Exercise text:
35 mg of ground roasted beans were extracted twice in 450 µL of 95 °C water in an ultrasound bath for 25 min. Samples were centrifuged at 15,870× g for 5 min at room temperature, and the supernatant was filtered through a 0.2 µm membrane and employed for UPLC-MS analysis.

4. Conclusions

Our study represents a comprehensive analysis of the heritability of metabolites in Coffea canephora plants and reports predictive metabolic markers for the coffee cup quality markers. We proved the feasibility to use metabolic profiles for the early selection of coffee plants in breeding projects and to speed up the development of new coffee varieties drastically. Compared to conventional breeding strategies, a ‘metabolome-wide association study’ (MWAS) permits a shorter time-to-market, and therefore, enables a more agile development of commercial products. Moreover, the creation of more resistant plant varieties with adequate cup quality is accelerated. The latter might become critical for responding to environmental challenges due to the climatic change.

Information:
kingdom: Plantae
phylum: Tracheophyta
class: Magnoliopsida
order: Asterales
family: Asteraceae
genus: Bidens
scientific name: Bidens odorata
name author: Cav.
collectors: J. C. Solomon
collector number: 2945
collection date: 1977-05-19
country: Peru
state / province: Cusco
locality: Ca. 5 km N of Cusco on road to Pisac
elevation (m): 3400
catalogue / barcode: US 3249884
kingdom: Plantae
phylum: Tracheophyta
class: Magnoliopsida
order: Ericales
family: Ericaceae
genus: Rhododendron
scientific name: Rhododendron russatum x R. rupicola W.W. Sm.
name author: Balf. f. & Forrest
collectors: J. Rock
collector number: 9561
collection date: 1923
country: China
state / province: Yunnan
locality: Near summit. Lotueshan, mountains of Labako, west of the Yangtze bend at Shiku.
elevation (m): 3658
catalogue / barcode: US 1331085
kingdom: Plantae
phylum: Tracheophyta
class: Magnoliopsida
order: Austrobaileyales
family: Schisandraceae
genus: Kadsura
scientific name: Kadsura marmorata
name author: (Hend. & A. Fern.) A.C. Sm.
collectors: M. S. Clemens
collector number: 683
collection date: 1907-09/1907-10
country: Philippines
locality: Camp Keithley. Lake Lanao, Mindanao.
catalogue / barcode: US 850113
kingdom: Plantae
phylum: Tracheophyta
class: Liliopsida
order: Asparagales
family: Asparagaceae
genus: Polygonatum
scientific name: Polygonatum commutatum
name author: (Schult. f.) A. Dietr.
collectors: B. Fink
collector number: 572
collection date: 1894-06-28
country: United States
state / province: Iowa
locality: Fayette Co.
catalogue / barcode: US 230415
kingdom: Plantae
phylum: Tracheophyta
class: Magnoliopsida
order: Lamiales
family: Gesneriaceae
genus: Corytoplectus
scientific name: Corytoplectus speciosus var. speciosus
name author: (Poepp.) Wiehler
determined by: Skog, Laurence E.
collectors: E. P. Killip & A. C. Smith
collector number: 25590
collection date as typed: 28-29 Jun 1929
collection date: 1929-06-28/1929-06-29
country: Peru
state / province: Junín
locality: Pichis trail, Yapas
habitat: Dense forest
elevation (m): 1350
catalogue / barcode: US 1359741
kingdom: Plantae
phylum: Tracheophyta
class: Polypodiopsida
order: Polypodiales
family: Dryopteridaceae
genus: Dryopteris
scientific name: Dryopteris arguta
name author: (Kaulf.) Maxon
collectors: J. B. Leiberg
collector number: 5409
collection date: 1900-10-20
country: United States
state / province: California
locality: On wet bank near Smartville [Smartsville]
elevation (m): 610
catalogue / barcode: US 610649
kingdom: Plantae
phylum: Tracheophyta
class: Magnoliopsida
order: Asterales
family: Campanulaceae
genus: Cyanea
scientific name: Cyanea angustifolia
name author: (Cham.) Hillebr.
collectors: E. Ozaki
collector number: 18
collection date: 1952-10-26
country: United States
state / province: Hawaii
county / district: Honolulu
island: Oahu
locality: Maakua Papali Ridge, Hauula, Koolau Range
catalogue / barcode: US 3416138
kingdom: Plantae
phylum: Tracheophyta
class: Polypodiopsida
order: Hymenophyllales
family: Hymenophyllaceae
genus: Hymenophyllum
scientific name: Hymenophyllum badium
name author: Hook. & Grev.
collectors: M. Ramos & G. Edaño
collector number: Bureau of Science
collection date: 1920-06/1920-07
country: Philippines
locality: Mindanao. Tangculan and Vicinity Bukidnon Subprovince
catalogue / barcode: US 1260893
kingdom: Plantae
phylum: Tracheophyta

Required actions:
• a. Answer these questions about the coffee study excerpt:
(i) What water temperature was used to extract the ground roasted beans?
(ii) Through what size of membrane was the supernatant filtered?
(iii) Compared with conventional breeding strategies, what does a "metabolome-wide association study" permit?
• b. Write the next few sentences of the coffee study excerpt, picking up after its final sentence.
The rows are separate material and are not part of the coffee study excerpt.

Exercise results:
• a.
(i) 95 °C
(ii) 0.2 µm
(iii) A shorter time-to-market

• b.
MWAS is applicable to plant collections of any origin: natural varieties, conventional breeding and genetically modified organisms (GMOs). The analytical and statistical methods are highly scalable. Thus, MWAS has high potential in the breeding of crops of plants of agricultural or industrial interest. In further studies, we will test metabolic markers for sensory quality with C. arabica and study other complex traits, such as fungal resistance.

Supplementary Materials

The following are available online at https://www.mdpi.com/2218-1989/9/10/214/s1, Figure S1: Lipid classes of coffee roasted beans linked to sensory traits, Table S1. Metabolites of roasted coffee beans linked to coffee cup quality. Table S2. Highly heritable metabolites of coffee fruits and coffee leaf linked to sensory traits of coffee beverage.

Author Contributions

Conceptualization, R.G.-B. and R.W.; data curation, R.G.-B.; formal analysis, R.G.-B., Ó.G.-R. and J.J.O.-O.; funding acquisition, R.W.; investigation, R.G.-B., M.C.H.-H., Ó.G.-R., M.L.S.-Q., E.G.-P. and J.J.O.-O.; methodology, R.G.-B. and Ó.G.-R.; project administration, R.W.; resources, M.L.S.-Q., E.G.-P. and R.W.; supervision, R.W.; writing—original draft, R.G.-B.; writing—review and editing, R.W.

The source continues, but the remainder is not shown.